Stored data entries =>
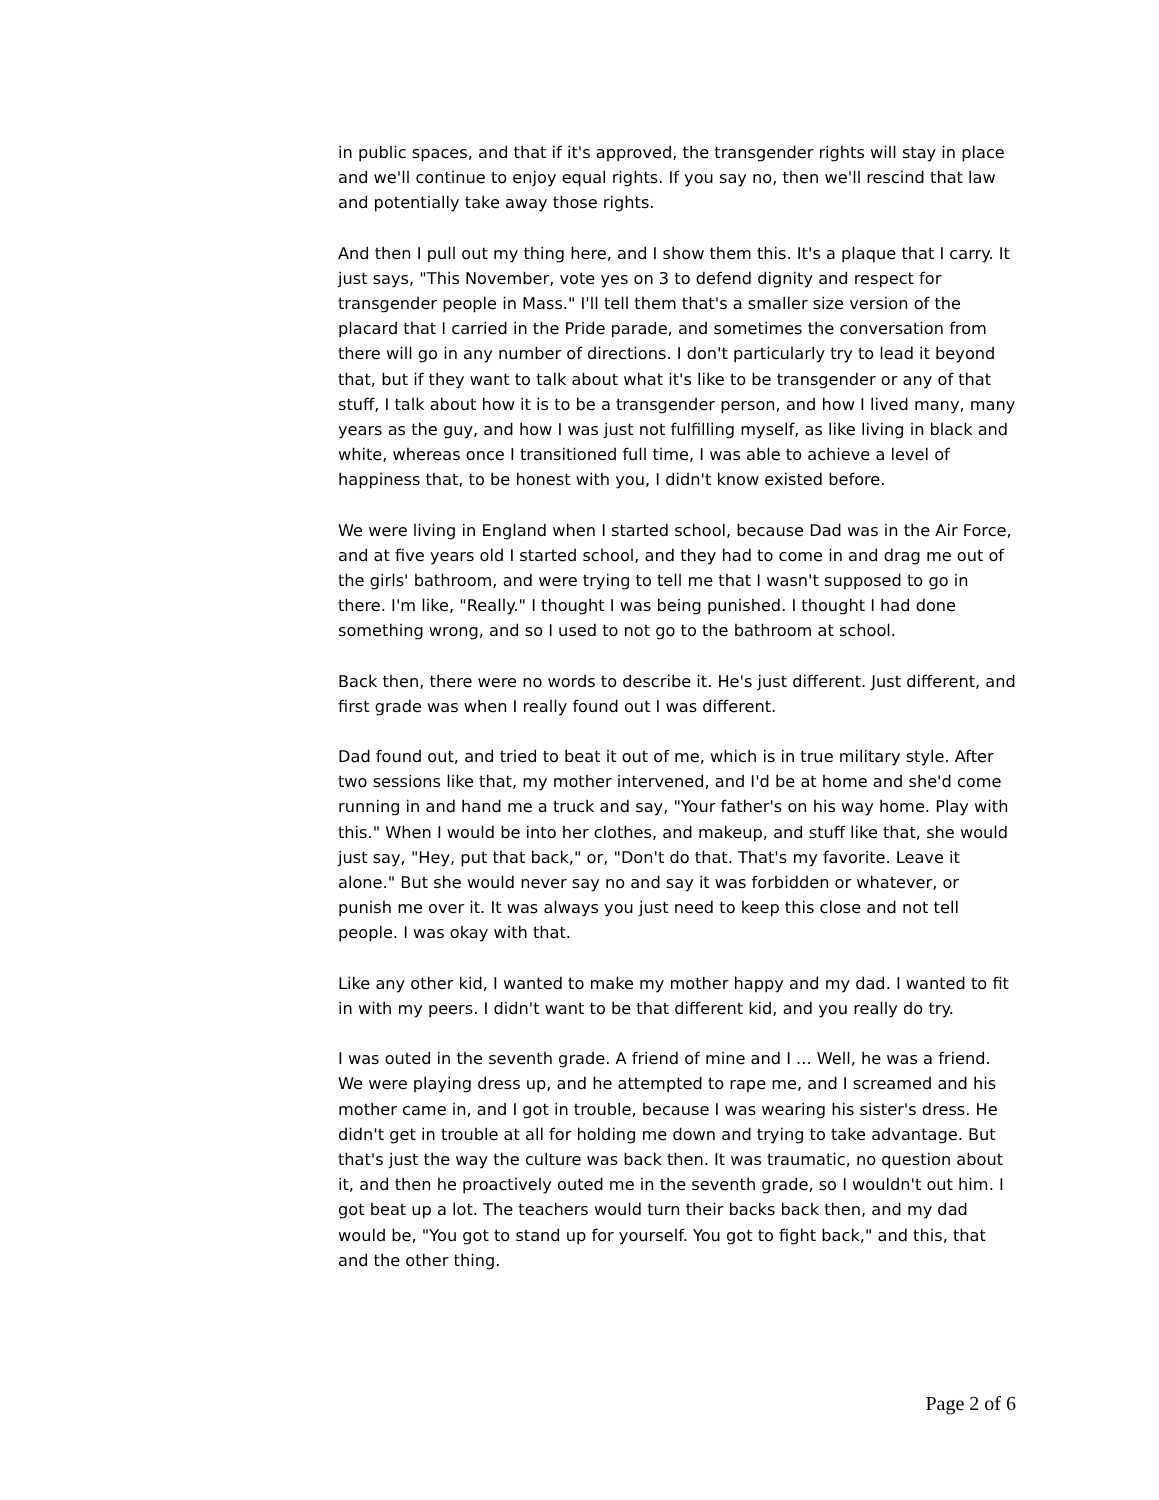in public spaces, and that if it's approved, the transgender rights will stay in place and we'll continue to enjoy equal rights. If you say no, then we'll rescind that law and potentially take away those rights.
And then I pull out my thing here, and I show them this. It's a plaque that I carry. It just says, "This November, vote yes on 3 to defend dignity and respect for transgender people in Mass." I'll tell them that's a smaller size version of the placard that I carried in the Pride parade, and sometimes the conversation from there will go in any number of directions. I don't particularly try to lead it beyond that, but if they want to talk about what it's like to be transgender or any of that stuff, I talk about how it is to be a transgender person, and how I lived many, many years as the guy, and how I was just not fulfilling myself, as like living in black and white, whereas once I transitioned full time, I was able to achieve a level of happiness that, to be honest with you, I didn't know existed before.
We were living in England when I started school, because Dad was in the Air Force, and at five years old I started school, and they had to come in and drag me out of the girls' bathroom, and were trying to tell me that I wasn't supposed to go in there. I'm like, "Really." I thought I was being punished. I thought I had done something wrong, and so I used to not go to the bathroom at school.
Back then, there were no words to describe it. He's just different. Just different, and first grade was when I really found out I was different.
Dad found out, and tried to beat it out of me, which is in true military style. After two sessions like that, my mother intervened, and I'd be at home and she'd come running in and hand me a truck and say, "Your father's on his way home. Play with this." When I would be into her clothes, and makeup, and stuff like that, she would just say, "Hey, put that back," or, "Don't do that. That's my favorite. Leave it alone." But she would never say no and say it was forbidden or whatever, or punish me over it. It was always you just need to keep this close and not tell people. I was okay with that.
Like any other kid, I wanted to make my mother happy and my dad. I wanted to fit in with my peers. I didn't want to be that different kid, and you really do try.
I was outed in the seventh grade. A friend of mine and I ... Well, he was a friend. We were playing dress up, and he attempted to rape me, and I screamed and his mother came in, and I got in trouble, because I was wearing his sister's dress. He didn't get in trouble at all for holding me down and trying to take advantage. But that's just the way the culture was back then. It was traumatic, no question about it, and then he proactively outed me in the seventh grade, so I wouldn't out him. I got beat up a lot. The teachers would turn their backs back then, and my dad would be, "You got to stand up for yourself. You got to fight back," and this, that and the other thing.
Page 2 of 6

Exercise directions => Please retype the records above exactly, but leave out any pictures.

Result of the task =>
in public spaces, and that if it's approved, the transgender rights will stay in place and we'll continue to enjoy equal rights. If you say no, then we'll rescind that law and potentially take away those rights.
And then I pull out my thing here, and I show them this. It's a plaque that I carry. It just says, "This November, vote yes on 3 to defend dignity and respect for transgender people in Mass." I'll tell them that's a smaller size version of the placard that I carried in the Pride parade, and sometimes the conversation from there will go in any number of directions. I don't particularly try to lead it beyond that, but if they want to talk about what it's like to be transgender or any of that stuff, I talk about how it is to be a transgender person, and how I lived many, many years as the guy, and how I was just not fulfilling myself, as like living in black and white, whereas once I transitioned full time, I was able to achieve a level of happiness that, to be honest with you, I didn't know existed before.
We were living in England when I started school, because Dad was in the Air Force, and at five years old I started school, and they had to come in and drag me out of the girls' bathroom, and were trying to tell me that I wasn't supposed to go in there. I'm like, "Really." I thought I was being punished. I thought I had done something wrong, and so I used to not go to the bathroom at school.
Back then, there were no words to describe it. He's just different. Just different, and first grade was when I really found out I was different.
Dad found out, and tried to beat it out of me, which is in true military style. After two sessions like that, my mother intervened, and I'd be at home and she'd come running in and hand me a truck and say, "Your father's on his way home. Play with this." When I would be into her clothes, and makeup, and stuff like that, she would just say, "Hey, put that back," or, "Don't do that. That's my favorite. Leave it alone." But she would never say no and say it was forbidden or whatever, or punish me over it. It was always you just need to keep this close and not tell people. I was okay with that.
Like any other kid, I wanted to make my mother happy and my dad. I wanted to fit in with my peers. I didn't want to be that different kid, and you really do try.
I was outed in the seventh grade. A friend of mine and I ... Well, he was a friend. We were playing dress up, and he attempted to rape me, and I screamed and his mother came in, and I got in trouble, because I was wearing his sister's dress. He didn't get in trouble at all for holding me down and trying to take advantage. But that's just the way the culture was back then. It was traumatic, no question about it, and then he proactively outed me in the seventh grade, so I wouldn't out him. I got beat up a lot. The teachers would turn their backs back then, and my dad would be, "You got to stand up for yourself. You got to fight back," and this, that and the other thing.
Page 2 of 6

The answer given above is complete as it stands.